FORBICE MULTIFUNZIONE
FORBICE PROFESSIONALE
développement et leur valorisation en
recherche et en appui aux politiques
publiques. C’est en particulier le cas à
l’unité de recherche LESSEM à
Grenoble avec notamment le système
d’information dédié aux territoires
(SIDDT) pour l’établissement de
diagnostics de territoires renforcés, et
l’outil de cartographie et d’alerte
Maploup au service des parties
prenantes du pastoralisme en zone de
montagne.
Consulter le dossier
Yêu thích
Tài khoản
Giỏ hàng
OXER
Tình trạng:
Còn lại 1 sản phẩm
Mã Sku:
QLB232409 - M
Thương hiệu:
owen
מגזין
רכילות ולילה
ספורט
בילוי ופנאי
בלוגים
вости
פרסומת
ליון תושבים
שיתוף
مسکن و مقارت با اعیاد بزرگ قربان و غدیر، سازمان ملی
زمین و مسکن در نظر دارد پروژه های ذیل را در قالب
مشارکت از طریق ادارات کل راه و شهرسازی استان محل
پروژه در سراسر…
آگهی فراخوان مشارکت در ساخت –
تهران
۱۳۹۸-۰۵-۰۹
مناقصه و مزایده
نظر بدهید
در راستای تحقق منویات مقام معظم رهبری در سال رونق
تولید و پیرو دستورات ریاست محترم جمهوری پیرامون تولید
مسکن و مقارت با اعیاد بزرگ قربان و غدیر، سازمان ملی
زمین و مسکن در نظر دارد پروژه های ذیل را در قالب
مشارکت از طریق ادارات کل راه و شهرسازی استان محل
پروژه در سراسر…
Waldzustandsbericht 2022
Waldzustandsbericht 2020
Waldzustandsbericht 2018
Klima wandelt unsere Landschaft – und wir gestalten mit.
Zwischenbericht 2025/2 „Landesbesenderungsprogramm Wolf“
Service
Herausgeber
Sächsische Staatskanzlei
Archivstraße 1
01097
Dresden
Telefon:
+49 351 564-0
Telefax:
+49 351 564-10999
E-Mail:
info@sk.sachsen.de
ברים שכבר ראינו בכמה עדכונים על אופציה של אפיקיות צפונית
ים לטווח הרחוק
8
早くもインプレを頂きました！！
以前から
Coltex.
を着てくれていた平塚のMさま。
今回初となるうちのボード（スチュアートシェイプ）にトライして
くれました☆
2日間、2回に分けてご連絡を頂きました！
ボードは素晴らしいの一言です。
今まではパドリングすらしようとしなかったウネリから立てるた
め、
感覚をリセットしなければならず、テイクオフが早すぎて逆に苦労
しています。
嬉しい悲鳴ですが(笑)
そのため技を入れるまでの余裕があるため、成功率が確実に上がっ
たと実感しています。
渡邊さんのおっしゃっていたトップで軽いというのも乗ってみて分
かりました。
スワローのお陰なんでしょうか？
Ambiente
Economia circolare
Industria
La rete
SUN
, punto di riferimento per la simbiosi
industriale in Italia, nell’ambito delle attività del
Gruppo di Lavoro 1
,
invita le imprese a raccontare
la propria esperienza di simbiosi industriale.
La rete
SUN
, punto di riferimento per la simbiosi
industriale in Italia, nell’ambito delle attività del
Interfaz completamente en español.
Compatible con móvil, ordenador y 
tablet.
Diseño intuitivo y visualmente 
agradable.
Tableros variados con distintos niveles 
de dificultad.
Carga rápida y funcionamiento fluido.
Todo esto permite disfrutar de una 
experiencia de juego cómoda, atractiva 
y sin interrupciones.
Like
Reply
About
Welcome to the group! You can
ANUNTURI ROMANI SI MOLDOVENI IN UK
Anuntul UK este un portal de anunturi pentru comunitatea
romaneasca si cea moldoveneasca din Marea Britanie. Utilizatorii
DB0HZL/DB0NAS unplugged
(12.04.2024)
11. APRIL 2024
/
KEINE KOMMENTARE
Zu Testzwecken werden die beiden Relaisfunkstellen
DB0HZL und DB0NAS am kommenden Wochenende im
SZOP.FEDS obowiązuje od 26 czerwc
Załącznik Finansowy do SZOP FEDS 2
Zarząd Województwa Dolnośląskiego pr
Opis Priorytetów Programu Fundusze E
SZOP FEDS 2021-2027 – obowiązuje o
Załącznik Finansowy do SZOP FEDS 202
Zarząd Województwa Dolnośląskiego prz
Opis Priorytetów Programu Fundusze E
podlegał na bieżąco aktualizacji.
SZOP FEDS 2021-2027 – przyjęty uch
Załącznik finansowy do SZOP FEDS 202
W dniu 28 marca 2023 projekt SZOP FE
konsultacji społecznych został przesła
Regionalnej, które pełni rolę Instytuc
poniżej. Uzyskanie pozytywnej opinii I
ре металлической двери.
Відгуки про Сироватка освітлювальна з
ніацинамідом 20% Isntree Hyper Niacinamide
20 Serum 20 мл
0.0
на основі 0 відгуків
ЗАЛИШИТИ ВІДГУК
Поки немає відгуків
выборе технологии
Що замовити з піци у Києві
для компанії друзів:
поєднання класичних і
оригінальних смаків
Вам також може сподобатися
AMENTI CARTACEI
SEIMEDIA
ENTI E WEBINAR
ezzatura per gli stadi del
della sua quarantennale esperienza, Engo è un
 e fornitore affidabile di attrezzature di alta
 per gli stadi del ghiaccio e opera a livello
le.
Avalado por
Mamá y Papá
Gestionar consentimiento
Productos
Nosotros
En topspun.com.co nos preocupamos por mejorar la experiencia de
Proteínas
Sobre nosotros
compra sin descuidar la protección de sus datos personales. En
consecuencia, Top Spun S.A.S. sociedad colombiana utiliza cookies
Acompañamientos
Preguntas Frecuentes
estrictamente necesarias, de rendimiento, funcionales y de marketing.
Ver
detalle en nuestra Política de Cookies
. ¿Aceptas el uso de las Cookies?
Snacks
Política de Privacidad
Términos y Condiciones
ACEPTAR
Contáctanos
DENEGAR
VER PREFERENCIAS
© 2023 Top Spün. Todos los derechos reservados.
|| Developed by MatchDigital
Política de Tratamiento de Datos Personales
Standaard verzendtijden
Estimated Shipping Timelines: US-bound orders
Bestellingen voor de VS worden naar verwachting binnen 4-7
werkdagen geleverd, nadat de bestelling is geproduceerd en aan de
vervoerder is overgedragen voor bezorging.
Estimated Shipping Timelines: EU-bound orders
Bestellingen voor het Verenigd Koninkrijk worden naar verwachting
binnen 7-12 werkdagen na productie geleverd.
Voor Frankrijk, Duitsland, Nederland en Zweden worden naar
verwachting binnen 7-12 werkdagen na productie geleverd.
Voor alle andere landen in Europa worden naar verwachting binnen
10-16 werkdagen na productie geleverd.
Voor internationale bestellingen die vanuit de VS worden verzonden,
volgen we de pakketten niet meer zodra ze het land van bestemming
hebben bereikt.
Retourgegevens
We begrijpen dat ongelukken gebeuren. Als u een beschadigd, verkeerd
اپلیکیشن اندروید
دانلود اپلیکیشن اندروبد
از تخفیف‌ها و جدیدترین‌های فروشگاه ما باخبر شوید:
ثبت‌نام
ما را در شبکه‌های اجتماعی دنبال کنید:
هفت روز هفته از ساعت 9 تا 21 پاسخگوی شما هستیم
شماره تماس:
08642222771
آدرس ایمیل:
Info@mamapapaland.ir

····················

- Exercise instructions -
Transcribe the records in full, keeping every character as it is.

- Exercise output -
FORBICE MULTIFUNZIONE
FORBICE PROFESSIONALE
développement et leur valorisation en
recherche et en appui aux politiques
publiques. C’est en particulier le cas à
l’unité de recherche LESSEM à
Grenoble avec notamment le système
d’information dédié aux territoires
(SIDDT) pour l’établissement de
diagnostics de territoires renforcés, et
l’outil de cartographie et d’alerte
Maploup au service des parties
prenantes du pastoralisme en zone de
montagne.
Consulter le dossier
Yêu thích
Tài khoản
Giỏ hàng
OXER
Tình trạng:
Còn lại 1 sản phẩm
Mã Sku:
QLB232409 - M
Thương hiệu:
owen
מגזין
רכילות ולילה
ספורט
בילוי ופנאי
בלוגים
вости
פרסומת
ליון תושבים
שיתוף
مسکن و مقارت با اعیاد بزرگ قربان و غدیر، سازمان ملی
زمین و مسکن در نظر دارد پروژه های ذیل را در قالب
مشارکت از طریق ادارات کل راه و شهرسازی استان محل
پروژه در سراسر…
آگهی فراخوان مشارکت در ساخت –
تهران
۱۳۹۸-۰۵-۰۹
مناقصه و مزایده
نظر بدهید
در راستای تحقق منویات مقام معظم رهبری در سال رونق
تولید و پیرو دستورات ریاست محترم جمهوری پیرامون تولید
مسکن و مقارت با اعیاد بزرگ قربان و غدیر، سازمان ملی
زمین و مسکن در نظر دارد پروژه های ذیل را در قالب
مشارکت از طریق ادارات کل راه و شهرسازی استان محل
پروژه در سراسر…
Waldzustandsbericht 2022
Waldzustandsbericht 2020
Waldzustandsbericht 2018
Klima wandelt unsere Landschaft – und wir gestalten mit.
Zwischenbericht 2025/2 „Landesbesenderungsprogramm Wolf“
Service
Herausgeber
Sächsische Staatskanzlei
Archivstraße 1
01097
Dresden
Telefon:
+49 351 564-0
Telefax:
+49 351 564-10999
E-Mail:
info@sk.sachsen.de
ברים שכבר ראינו בכמה עדכונים על אופציה של אפיקיות צפונית
ים לטווח הרחוק
8
早くもインプレを頂きました！！
以前から
Coltex.
を着てくれていた平塚のMさま。
今回初となるうちのボード（スチュアートシェイプ）にトライして
くれました☆
2日間、2回に分けてご連絡を頂きました！
ボードは素晴らしいの一言です。
今まではパドリングすらしようとしなかったウネリから立てるた
め、
感覚をリセットしなければならず、テイクオフが早すぎて逆に苦労
しています。
嬉しい悲鳴ですが(笑)
そのため技を入れるまでの余裕があるため、成功率が確実に上がっ
たと実感しています。
渡邊さんのおっしゃっていたトップで軽いというのも乗ってみて分
かりました。
スワローのお陰なんでしょうか？
Ambiente
Economia circolare
Industria
La rete
SUN
, punto di riferimento per la simbiosi
industriale in Italia, nell’ambito delle attività del
Gruppo di Lavoro 1
,
invita le imprese a raccontare
la propria esperienza di simbiosi industriale.
La rete
SUN
, punto di riferimento per la simbiosi
industriale in Italia, nell’ambito delle attività del
Interfaz completamente en español.
Compatible con móvil, ordenador y 
tablet.
Diseño intuitivo y visualmente 
agradable.
Tableros variados con distintos niveles 
de dificultad.
Carga rápida y funcionamiento fluido.
Todo esto permite disfrutar de una 
experiencia de juego cómoda, atractiva 
y sin interrupciones.
Like
Reply
About
Welcome to the group! You can
ANUNTURI ROMANI SI MOLDOVENI IN UK
Anuntul UK este un portal de anunturi pentru comunitatea
romaneasca si cea moldoveneasca din Marea Britanie. Utilizatorii
DB0HZL/DB0NAS unplugged
(12.04.2024)
11. APRIL 2024
/
KEINE KOMMENTARE
Zu Testzwecken werden die beiden Relaisfunkstellen
DB0HZL und DB0NAS am kommenden Wochenende im
SZOP.FEDS obowiązuje od 26 czerwc
Załącznik Finansowy do SZOP FEDS 2
Zarząd Województwa Dolnośląskiego pr
Opis Priorytetów Programu Fundusze E
SZOP FEDS 2021-2027 – obowiązuje o
Załącznik Finansowy do SZOP FEDS 202
Zarząd Województwa Dolnośląskiego prz
Opis Priorytetów Programu Fundusze E
podlegał na bieżąco aktualizacji.
SZOP FEDS 2021-2027 – przyjęty uch
Załącznik finansowy do SZOP FEDS 202
W dniu 28 marca 2023 projekt SZOP FE
konsultacji społecznych został przesła
Regionalnej, które pełni rolę Instytuc
poniżej. Uzyskanie pozytywnej opinii I
ре металлической двери.
Відгуки про Сироватка освітлювальна з
ніацинамідом 20% Isntree Hyper Niacinamide
20 Serum 20 мл
0.0
на основі 0 відгуків
ЗАЛИШИТИ ВІДГУК
Поки немає відгуків
выборе технологии
Що замовити з піци у Києві
для компанії друзів:
поєднання класичних і
оригінальних смаків
Вам також може сподобатися
AMENTI CARTACEI
SEIMEDIA
ENTI E WEBINAR
ezzatura per gli stadi del
della sua quarantennale esperienza, Engo è un
 e fornitore affidabile di attrezzature di alta
 per gli stadi del ghiaccio e opera a livello
le.
Avalado por
Mamá y Papá
Gestionar consentimiento
Productos
Nosotros
En topspun.com.co nos preocupamos por mejorar la experiencia de
Proteínas
Sobre nosotros
compra sin descuidar la protección de sus datos personales. En
consecuencia, Top Spun S.A.S. sociedad colombiana utiliza cookies
Acompañamientos
Preguntas Frecuentes
estrictamente necesarias, de rendimiento, funcionales y de marketing.
Ver
detalle en nuestra Política de Cookies
. ¿Aceptas el uso de las Cookies?
Snacks
Política de Privacidad
Términos y Condiciones
ACEPTAR
Contáctanos
DENEGAR
VER PREFERENCIAS
© 2023 Top Spün. Todos los derechos reservados.
|| Developed by MatchDigital
Política de Tratamiento de Datos Personales
Standaard verzendtijden
Estimated Shipping Timelines: US-bound orders
Bestellingen voor de VS worden naar verwachting binnen 4-7
werkdagen geleverd, nadat de bestelling is geproduceerd en aan de
vervoerder is overgedragen voor bezorging.
Estimated Shipping Timelines: EU-bound orders
Bestellingen voor het Verenigd Koninkrijk worden naar verwachting
binnen 7-12 werkdagen na productie geleverd.
Voor Frankrijk, Duitsland, Nederland en Zweden worden naar
verwachting binnen 7-12 werkdagen na productie geleverd.
Voor alle andere landen in Europa worden naar verwachting binnen
10-16 werkdagen na productie geleverd.
Voor internationale bestellingen die vanuit de VS worden verzonden,
volgen we de pakketten niet meer zodra ze het land van bestemming
hebben bereikt.
Retourgegevens
We begrijpen dat ongelukken gebeuren. Als u een beschadigd, verkeerd
اپلیکیشن اندروید
دانلود اپلیکیشن اندروبد
از تخفیف‌ها و جدیدترین‌های فروشگاه ما باخبر شوید:
ثبت‌نام
ما را در شبکه‌های اجتماعی دنبال کنید:
هفت روز هفته از ساعت 9 تا 21 پاسخگوی شما هستیم
شماره تماس:
08642222771
آدرس ایمیل:
Info@mamapapaland.ir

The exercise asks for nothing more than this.